-- Opening Marker --

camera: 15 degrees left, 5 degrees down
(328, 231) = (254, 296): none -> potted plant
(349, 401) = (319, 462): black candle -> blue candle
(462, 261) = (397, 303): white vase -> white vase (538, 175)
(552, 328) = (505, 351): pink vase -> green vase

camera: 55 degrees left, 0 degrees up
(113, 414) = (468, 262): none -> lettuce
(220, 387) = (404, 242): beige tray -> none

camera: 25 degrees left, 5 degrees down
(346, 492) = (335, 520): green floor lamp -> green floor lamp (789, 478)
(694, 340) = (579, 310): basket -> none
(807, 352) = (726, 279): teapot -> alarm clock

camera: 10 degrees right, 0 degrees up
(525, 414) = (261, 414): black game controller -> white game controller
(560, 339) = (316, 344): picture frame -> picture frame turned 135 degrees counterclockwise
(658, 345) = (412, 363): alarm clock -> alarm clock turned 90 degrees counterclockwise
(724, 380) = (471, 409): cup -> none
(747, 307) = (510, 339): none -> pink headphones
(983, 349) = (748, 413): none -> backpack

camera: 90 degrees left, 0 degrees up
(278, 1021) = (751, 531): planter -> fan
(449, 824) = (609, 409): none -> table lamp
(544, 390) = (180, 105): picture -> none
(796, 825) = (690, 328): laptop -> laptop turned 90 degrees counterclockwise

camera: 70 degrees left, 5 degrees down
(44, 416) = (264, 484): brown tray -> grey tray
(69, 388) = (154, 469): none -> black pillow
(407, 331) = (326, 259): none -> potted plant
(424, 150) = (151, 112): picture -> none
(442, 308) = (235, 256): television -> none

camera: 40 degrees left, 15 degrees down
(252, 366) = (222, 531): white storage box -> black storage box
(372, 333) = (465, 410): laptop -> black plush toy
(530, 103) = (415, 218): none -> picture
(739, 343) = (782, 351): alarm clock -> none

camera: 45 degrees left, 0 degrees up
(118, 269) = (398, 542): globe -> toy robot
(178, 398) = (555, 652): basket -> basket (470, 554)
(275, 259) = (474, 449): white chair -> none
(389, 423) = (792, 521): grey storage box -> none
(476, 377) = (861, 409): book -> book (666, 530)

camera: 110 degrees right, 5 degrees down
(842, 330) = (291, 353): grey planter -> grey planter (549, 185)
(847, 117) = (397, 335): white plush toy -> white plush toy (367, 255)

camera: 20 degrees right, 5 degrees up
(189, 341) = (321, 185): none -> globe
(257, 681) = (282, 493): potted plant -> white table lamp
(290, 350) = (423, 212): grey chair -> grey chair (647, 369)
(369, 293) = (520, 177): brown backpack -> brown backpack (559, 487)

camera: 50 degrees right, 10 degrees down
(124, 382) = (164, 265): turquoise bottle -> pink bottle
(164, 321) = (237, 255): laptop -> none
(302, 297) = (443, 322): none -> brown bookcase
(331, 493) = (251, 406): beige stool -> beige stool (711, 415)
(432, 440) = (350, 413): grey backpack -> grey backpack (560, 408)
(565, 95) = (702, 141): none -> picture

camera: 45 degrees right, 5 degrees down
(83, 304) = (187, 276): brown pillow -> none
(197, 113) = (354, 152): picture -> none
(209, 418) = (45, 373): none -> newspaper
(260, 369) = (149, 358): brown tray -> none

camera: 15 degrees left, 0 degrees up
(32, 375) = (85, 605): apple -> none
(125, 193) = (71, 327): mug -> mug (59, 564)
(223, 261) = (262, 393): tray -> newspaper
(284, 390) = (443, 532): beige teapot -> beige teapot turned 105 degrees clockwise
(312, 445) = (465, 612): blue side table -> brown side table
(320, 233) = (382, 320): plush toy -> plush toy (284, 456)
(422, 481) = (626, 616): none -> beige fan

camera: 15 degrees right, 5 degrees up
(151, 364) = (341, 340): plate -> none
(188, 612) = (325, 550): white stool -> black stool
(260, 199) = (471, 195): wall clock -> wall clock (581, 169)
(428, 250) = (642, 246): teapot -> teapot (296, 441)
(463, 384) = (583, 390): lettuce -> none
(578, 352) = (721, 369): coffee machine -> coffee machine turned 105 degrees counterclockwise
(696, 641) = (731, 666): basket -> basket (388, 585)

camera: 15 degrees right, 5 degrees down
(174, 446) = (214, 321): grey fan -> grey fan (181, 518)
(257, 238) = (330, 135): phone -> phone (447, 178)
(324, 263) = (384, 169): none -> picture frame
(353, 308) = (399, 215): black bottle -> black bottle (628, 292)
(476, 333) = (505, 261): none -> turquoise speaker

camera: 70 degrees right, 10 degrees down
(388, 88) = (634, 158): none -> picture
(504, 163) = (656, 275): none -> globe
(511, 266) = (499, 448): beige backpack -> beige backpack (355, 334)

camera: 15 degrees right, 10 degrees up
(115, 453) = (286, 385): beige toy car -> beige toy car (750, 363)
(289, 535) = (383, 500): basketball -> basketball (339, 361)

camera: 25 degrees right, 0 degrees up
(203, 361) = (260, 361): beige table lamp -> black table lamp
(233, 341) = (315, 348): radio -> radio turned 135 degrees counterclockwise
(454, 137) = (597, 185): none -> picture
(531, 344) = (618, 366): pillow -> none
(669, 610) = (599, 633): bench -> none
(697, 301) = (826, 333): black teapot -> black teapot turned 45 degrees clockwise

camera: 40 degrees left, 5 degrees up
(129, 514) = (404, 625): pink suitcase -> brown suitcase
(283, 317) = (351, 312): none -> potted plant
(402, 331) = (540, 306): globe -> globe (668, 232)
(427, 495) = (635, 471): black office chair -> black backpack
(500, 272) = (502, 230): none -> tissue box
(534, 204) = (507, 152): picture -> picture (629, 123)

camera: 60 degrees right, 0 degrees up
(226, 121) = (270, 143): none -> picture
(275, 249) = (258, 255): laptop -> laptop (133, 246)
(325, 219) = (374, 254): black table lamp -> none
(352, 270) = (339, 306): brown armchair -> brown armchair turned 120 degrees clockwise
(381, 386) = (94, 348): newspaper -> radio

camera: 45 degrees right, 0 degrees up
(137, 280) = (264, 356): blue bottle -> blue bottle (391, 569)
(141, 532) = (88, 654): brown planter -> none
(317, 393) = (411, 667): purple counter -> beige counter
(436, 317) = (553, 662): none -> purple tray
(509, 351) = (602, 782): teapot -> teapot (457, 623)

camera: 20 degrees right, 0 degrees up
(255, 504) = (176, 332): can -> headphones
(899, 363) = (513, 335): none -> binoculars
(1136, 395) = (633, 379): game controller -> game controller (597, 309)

-- Closing Marker --

Aim of the exercise
Print only what lies in the material above starting at the line with "(188, 612) = (325, 550): white" and ending at the line with "camera: 25 degrees right, 0 degrees up", every line exactly as given.

Finished task
(188, 612) = (325, 550): white stool -> black stool
(260, 199) = (471, 195): wall clock -> wall clock (581, 169)
(428, 250) = (642, 246): teapot -> teapot (296, 441)
(463, 384) = (583, 390): lettuce -> none
(578, 352) = (721, 369): coffee machine -> coffee machine turned 105 degrees counterclockwise
(696, 641) = (731, 666): basket -> basket (388, 585)

camera: 15 degrees right, 5 degrees down
(174, 446) = (214, 321): grey fan -> grey fan (181, 518)
(257, 238) = (330, 135): phone -> phone (447, 178)
(324, 263) = (384, 169): none -> picture frame
(353, 308) = (399, 215): black bottle -> black bottle (628, 292)
(476, 333) = (505, 261): none -> turquoise speaker

camera: 70 degrees right, 10 degrees down
(388, 88) = (634, 158): none -> picture
(504, 163) = (656, 275): none -> globe
(511, 266) = (499, 448): beige backpack -> beige backpack (355, 334)

camera: 15 degrees right, 10 degrees up
(115, 453) = (286, 385): beige toy car -> beige toy car (750, 363)
(289, 535) = (383, 500): basketball -> basketball (339, 361)

camera: 25 degrees right, 0 degrees up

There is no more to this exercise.